The difference mainly being that book chapters typically end with more loose ends than TV Episodes do. I also allow myself somewhat more varied pacing in my Chapters than you'd aim for in an Episode.

Another thing that might work is the Cliffhanger. A friend of mine used them for Savage World running Slipstream, which is a Buck Rogers/Flash Gordon clone.

Instead of concluding, each episode ends in an exciting cliffhanger. There's a big fight, showdown, or reveal to keep people interested for next session. If you can't make it, then whatever the Cliffhanger is automatically KOs your character, and they'll be recovering for the session. If someone unexpectedly shows up, then work that into the Cliffhanger - Last game, One Eyed Louis and his gang had cornered the PCs at the Saloon, guns drawn, and told them to meet their maker. John can't make it next session, so he gets shot first (But its just a flesh wound Doc says he'll be around in a couple of days). Amy can make it this week, so her character comes in the back from visiting the outhouse just as the shootout begins.

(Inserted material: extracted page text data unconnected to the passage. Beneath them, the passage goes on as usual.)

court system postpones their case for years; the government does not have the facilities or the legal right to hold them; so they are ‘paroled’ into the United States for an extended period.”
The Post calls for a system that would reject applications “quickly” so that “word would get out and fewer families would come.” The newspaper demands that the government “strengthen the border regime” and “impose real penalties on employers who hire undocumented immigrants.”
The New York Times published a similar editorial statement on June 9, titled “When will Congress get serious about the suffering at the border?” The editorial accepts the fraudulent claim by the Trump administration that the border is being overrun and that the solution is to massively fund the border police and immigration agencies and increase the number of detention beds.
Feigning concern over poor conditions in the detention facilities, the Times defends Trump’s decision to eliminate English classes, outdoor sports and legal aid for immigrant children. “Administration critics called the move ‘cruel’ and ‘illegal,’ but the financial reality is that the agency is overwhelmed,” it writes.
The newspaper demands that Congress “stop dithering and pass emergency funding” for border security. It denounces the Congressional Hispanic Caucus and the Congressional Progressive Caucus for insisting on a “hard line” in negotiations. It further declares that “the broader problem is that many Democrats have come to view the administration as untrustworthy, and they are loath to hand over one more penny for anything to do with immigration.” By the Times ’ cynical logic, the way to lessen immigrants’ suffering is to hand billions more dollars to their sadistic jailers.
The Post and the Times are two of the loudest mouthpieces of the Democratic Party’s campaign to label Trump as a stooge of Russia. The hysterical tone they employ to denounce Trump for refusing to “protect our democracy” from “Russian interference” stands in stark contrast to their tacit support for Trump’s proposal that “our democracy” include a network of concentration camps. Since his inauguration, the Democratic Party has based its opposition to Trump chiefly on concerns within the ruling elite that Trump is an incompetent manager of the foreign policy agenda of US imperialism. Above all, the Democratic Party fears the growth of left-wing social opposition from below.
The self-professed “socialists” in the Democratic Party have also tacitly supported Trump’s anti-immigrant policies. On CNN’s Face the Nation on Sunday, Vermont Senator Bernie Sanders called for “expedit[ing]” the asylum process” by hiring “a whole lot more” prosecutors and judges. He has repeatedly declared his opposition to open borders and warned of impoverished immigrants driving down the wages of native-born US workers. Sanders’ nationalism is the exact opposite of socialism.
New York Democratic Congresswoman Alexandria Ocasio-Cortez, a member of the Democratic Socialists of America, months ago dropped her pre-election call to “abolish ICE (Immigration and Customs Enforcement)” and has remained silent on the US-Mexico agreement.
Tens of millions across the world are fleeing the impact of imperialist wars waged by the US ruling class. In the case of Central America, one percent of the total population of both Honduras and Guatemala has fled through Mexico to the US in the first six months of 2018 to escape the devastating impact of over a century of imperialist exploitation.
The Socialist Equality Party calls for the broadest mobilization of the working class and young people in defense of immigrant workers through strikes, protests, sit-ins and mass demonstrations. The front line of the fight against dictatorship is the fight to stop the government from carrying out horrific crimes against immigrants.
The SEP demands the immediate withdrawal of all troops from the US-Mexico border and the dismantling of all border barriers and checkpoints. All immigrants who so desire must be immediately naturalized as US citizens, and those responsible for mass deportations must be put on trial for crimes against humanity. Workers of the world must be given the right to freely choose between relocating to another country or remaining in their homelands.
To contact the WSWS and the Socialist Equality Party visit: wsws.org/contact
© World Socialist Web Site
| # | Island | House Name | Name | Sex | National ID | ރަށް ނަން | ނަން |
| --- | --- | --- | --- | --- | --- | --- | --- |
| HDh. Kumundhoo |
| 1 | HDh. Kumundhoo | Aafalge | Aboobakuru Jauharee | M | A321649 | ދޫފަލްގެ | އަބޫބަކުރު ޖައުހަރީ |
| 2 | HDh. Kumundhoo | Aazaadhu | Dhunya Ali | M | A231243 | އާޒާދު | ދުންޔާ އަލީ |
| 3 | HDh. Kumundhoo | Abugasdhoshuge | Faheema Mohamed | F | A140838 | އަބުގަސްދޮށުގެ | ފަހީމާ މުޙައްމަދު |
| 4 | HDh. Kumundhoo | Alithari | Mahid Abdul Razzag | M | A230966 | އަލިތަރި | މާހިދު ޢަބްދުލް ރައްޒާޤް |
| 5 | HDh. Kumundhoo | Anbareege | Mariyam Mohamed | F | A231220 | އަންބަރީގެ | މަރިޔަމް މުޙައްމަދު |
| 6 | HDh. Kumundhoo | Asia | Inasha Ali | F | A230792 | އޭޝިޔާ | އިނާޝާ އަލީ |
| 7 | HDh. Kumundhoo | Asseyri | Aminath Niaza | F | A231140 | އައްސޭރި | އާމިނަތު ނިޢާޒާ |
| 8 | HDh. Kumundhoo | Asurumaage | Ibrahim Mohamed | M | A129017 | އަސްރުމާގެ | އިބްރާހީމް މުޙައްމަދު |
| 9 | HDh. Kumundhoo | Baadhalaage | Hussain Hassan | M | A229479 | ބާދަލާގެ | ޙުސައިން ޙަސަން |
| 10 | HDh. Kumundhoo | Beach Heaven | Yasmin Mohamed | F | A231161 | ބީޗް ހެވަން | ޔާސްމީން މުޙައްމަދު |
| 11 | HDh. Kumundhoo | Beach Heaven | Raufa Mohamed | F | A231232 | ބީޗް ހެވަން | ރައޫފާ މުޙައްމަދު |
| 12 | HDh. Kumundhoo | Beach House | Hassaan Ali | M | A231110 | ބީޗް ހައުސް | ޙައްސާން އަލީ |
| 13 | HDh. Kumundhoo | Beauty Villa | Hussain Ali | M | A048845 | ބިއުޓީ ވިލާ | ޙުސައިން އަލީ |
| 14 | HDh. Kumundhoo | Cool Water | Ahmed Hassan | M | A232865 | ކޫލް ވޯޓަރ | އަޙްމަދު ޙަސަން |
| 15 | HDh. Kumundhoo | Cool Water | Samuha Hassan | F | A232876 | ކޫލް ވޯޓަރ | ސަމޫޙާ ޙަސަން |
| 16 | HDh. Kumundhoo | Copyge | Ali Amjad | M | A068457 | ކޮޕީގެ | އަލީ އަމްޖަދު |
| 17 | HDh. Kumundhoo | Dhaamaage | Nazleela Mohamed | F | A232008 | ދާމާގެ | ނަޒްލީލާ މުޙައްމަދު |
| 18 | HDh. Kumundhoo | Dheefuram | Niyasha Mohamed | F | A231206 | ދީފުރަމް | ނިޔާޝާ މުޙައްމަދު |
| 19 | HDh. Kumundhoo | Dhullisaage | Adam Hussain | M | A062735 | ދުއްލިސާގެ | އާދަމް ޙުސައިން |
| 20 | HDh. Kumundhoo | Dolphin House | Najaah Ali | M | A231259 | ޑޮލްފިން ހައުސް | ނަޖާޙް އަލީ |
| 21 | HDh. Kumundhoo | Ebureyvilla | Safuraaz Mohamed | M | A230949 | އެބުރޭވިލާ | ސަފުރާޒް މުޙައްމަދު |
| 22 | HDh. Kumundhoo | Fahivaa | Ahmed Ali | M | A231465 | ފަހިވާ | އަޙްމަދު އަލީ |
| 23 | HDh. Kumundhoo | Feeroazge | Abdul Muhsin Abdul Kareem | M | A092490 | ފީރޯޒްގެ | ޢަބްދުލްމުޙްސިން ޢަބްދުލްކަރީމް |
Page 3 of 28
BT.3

I game weekdays as well, but I don't have a problem finishing a game in 2-3 hours. I cut a lot of chaff and pretty much consider pacing the holy grail. I (and most people I've gamed with) would rather have a 2 1/2 hour game with a good pace and satisfying climax than 5 hours of semi-realism. Quality over quantity.
 

I am currently trying the episode focused play.
It helps when we paly everyother week, and have some cancelations or reschedualed games.

It does not always succeed.
Once the PCs wandered around town, buying pie and talking to the giant white rabbit (a druid) and shopping for cinnamin scented sunrods. (to go with the vanilla anti-toxin) For 2 hours of the 4.5 hr session. More fun designing or playing in a town I have rarely had. It did leave them trapped in the dungeon with only a single (large) encounter left.

A friend mastered the Episode style in BtVS game. He included a teaser "before the credits", a "previously on buffy" segment, and 2 schedaled breaks during the session. One teaser/previously on actually involved vampires watching video of events in the previous session.